Highlights & Insights

  • The most clever aspect is using "whether the code can explain the problem" as a quality signal. Code generation tasks naturally feature structured answers and specified queries, making reverse prediction more semantically explanatory than in general text tasks.
  • The observation that both RMI extremes can be detrimental is crucial. Low RMI indicates mismatches, while high RMI may indicate keyword echoes or paraphrasing shortcuts. Thus, simple top-k selection is insufficient; stratification and disagreement are necessary.
  • Strong-weak model disagreement shifts data selection from "finding the easiest high-quality samples to recognize" to "finding samples that the strong model understands but the weak model still needs to learn," which shares intuition with curriculum learning or the zone of proximal development.
  • The method is cost-friendly for training: RMI calculations can be performed offline, and fine-tuning with 25% of the data after filtering approaches full-scale performance.

Limitations & Future Work

  • Primary experiments focused on WarriorCoder, with supplemental validation on only one other seedless synthetic code dataset; generalization to seed-based data, general instruction data, and domain-specific code requires more evidence.
  • RMI calculation requires running teacher-forcing perplexity on large-scale data. While cheaper than full fine-tuning, it still depends on multi-GPU offline scoring.
  • The choice of strong and weak models affects the Diff signal.

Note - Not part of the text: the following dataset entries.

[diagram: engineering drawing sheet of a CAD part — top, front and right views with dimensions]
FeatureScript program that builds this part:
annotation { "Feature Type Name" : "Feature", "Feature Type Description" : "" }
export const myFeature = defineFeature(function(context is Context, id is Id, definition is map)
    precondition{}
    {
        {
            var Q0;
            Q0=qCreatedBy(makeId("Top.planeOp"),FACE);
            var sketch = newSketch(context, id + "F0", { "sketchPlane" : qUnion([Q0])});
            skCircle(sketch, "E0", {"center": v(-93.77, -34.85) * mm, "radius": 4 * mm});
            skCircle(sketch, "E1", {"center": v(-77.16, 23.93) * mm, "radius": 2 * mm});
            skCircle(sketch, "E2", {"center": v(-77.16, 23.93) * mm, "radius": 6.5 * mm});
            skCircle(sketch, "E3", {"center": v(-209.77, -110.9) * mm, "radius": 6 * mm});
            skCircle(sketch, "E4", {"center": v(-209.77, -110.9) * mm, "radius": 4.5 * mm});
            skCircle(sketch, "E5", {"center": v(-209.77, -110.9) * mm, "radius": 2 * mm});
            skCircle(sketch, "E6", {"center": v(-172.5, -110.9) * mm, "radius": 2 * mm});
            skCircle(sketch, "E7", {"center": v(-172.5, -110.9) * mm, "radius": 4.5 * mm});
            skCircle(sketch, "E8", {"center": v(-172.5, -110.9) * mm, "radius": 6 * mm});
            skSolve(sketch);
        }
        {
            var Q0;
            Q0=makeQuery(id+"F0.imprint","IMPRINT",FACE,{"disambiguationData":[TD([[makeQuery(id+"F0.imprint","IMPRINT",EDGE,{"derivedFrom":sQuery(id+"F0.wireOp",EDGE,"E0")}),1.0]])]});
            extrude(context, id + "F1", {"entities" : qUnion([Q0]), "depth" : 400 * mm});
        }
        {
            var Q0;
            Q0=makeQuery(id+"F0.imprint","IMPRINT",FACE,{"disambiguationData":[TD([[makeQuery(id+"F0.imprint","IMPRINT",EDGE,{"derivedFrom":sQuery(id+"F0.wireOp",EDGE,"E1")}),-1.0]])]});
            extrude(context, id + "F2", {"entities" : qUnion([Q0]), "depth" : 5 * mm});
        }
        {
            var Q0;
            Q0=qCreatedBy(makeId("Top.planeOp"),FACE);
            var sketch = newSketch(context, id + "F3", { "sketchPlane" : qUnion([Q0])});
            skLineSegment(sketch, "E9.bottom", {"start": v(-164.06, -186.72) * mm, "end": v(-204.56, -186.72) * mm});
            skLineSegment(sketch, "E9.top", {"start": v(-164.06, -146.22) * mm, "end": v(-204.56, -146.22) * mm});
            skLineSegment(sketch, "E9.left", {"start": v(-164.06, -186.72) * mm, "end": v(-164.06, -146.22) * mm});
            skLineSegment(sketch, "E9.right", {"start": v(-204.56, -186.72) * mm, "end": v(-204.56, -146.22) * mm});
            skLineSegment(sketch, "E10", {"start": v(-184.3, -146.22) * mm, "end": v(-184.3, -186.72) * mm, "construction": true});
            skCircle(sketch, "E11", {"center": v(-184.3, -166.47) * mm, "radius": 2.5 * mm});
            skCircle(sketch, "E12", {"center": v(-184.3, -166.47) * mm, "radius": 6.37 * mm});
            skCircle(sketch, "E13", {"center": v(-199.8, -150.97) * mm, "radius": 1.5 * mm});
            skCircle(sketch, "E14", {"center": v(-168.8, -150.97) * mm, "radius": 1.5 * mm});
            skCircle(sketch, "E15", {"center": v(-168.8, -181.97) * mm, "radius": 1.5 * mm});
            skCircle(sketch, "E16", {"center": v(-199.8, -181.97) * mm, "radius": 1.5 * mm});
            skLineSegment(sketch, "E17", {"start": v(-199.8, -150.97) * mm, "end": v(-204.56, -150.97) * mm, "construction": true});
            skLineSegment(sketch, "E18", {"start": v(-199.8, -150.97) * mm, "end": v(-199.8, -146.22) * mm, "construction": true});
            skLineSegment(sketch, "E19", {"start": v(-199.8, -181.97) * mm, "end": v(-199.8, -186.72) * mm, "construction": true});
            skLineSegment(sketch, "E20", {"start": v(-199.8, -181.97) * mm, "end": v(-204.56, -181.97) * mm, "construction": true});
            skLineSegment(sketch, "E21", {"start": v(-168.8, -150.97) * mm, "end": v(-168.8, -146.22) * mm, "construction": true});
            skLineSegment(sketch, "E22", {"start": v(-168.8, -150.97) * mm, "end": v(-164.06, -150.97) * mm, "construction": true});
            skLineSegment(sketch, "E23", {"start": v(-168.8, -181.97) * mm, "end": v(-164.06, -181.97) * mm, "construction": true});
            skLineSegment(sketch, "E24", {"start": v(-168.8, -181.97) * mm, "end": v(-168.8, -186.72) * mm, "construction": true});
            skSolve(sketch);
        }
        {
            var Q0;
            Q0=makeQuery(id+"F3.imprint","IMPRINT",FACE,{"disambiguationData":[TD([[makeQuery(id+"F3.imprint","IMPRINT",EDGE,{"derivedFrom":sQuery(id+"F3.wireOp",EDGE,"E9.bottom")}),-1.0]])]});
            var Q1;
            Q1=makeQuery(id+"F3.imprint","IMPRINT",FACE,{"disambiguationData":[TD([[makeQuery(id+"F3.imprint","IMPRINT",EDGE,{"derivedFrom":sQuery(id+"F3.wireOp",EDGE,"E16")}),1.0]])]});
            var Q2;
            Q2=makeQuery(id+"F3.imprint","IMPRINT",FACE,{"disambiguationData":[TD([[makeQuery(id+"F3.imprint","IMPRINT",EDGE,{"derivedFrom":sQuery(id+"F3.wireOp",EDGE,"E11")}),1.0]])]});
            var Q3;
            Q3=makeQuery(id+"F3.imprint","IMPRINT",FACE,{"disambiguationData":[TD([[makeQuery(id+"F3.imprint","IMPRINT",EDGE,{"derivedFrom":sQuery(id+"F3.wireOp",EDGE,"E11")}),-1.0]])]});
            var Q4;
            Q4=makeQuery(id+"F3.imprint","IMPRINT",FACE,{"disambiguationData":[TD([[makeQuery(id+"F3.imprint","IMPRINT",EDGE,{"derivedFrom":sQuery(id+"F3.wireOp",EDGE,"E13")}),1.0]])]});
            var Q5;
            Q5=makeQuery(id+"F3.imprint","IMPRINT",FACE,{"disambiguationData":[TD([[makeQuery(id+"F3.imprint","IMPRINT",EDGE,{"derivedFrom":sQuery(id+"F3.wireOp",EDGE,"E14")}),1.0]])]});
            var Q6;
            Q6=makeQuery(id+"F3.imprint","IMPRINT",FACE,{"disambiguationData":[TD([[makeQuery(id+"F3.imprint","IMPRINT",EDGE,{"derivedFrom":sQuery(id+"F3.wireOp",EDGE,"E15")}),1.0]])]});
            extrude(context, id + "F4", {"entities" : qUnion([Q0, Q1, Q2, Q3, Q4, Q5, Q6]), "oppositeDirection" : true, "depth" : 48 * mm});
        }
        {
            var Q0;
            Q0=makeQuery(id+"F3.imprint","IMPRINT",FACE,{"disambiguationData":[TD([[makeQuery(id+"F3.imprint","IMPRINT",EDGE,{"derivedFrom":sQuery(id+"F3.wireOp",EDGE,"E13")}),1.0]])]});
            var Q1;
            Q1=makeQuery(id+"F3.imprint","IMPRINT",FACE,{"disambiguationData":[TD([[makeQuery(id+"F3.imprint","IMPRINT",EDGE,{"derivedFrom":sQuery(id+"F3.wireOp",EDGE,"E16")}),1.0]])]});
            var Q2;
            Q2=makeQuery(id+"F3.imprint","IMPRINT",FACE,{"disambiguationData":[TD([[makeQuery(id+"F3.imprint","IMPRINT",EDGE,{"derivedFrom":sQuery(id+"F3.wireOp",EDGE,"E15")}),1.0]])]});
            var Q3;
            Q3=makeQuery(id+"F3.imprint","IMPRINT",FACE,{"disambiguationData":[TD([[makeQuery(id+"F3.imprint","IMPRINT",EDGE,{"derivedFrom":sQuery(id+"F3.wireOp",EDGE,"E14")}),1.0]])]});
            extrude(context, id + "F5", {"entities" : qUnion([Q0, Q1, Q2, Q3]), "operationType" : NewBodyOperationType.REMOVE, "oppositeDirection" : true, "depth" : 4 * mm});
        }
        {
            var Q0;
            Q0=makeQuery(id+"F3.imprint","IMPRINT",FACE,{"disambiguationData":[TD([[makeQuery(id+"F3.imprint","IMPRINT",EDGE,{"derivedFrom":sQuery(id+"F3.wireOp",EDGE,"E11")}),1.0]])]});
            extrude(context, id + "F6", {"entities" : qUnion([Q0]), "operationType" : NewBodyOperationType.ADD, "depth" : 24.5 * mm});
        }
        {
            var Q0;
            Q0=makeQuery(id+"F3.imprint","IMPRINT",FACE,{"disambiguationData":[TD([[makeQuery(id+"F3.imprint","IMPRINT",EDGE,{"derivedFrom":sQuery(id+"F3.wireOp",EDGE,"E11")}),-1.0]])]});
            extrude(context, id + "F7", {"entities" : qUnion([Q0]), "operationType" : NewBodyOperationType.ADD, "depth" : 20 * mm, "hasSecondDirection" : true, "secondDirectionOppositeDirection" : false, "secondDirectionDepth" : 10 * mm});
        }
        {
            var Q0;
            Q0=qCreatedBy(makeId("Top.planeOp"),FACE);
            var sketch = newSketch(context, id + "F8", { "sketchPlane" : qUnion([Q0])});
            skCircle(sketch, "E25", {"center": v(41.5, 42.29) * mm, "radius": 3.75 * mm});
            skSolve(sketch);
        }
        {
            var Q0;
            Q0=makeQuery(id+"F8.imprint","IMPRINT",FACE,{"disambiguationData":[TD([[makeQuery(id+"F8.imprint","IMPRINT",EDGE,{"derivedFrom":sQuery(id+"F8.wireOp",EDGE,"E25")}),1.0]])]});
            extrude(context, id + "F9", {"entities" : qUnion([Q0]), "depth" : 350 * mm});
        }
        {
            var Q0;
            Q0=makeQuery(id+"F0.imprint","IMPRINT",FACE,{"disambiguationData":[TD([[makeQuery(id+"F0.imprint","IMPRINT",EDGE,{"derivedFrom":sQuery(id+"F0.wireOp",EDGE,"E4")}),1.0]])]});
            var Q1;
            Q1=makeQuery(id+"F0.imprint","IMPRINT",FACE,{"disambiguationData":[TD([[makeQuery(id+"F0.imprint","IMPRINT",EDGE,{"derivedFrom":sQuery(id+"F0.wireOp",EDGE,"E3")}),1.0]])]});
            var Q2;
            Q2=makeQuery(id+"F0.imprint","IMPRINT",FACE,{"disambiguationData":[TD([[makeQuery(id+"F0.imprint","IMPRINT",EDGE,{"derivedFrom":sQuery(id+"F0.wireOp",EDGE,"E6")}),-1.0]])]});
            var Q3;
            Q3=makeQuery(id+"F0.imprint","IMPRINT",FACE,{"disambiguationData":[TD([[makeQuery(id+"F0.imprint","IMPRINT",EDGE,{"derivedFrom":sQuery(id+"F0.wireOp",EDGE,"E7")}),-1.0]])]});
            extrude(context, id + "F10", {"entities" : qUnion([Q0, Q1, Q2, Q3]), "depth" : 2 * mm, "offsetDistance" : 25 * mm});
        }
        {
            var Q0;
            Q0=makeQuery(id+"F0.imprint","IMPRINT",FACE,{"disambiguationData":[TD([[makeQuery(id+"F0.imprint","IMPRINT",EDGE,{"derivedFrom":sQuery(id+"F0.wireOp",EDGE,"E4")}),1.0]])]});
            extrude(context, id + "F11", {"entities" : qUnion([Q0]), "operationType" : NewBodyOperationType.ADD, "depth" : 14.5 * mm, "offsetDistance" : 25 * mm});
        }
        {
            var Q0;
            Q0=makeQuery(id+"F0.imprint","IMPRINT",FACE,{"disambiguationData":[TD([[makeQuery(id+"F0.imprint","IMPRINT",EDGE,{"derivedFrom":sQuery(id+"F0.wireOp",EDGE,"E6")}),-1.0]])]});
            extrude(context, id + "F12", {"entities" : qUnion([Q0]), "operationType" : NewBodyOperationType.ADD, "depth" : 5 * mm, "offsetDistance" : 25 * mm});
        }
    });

While the paper shows different pairs are effective, it does not provide principles for automatically selecting model pairs.
  • For very short questions or very long answers, RMI may still be influenced by length, templates, and linguistic style, requiring further calibration.
  • The implementation is not open sourced; care is needed regarding chat templates, per-token normalization, and filtering threshold details for replication.
  • vs IFD: IFD looks at the \(A|Q\) direction, focusing on instruction-following difficulty; QAQ looks at the \(Q|A\) direction, focusing on the explanatory power of the answer, making it more sensitive to query quality.
  • vs Superfiltering: Superfiltering uses weak models to approximate strong model scores for cost savings; QAQ leverages strong-weak inconsistency, treating the disagreement itself as a signal.
  • vs SCAR: SCAR focuses on instruction-response stylistic consistency; QAQ directly models semantic coherence, leading to more balanced performance across benchmarks.
  • vs RDS+ / coreset: RDS+ requires target task seeds, while QAQ does not depend on downstream test set seeds, making it more suitable for general synthetic data cleaning.

Rating

  • Novelty: ⭐⭐⭐⭐ The combination of Reverse Mutual Information and model disagreement is highly distinctive.
  • Experimental Thoroughness: ⭐⭐⭐⭐ Covers main results, disagreement ablation, cross-dataset performance, and model pair sensitivity.
  • Writing Quality: ⭐⭐⭐⭐ Clear motivation, intuitive failure mode examples, and high information density in tables.
  • Value: ⭐⭐⭐⭐ Practical significance for code instruction data cleaning, synthetic data denoising, and low-cost fine-tuning.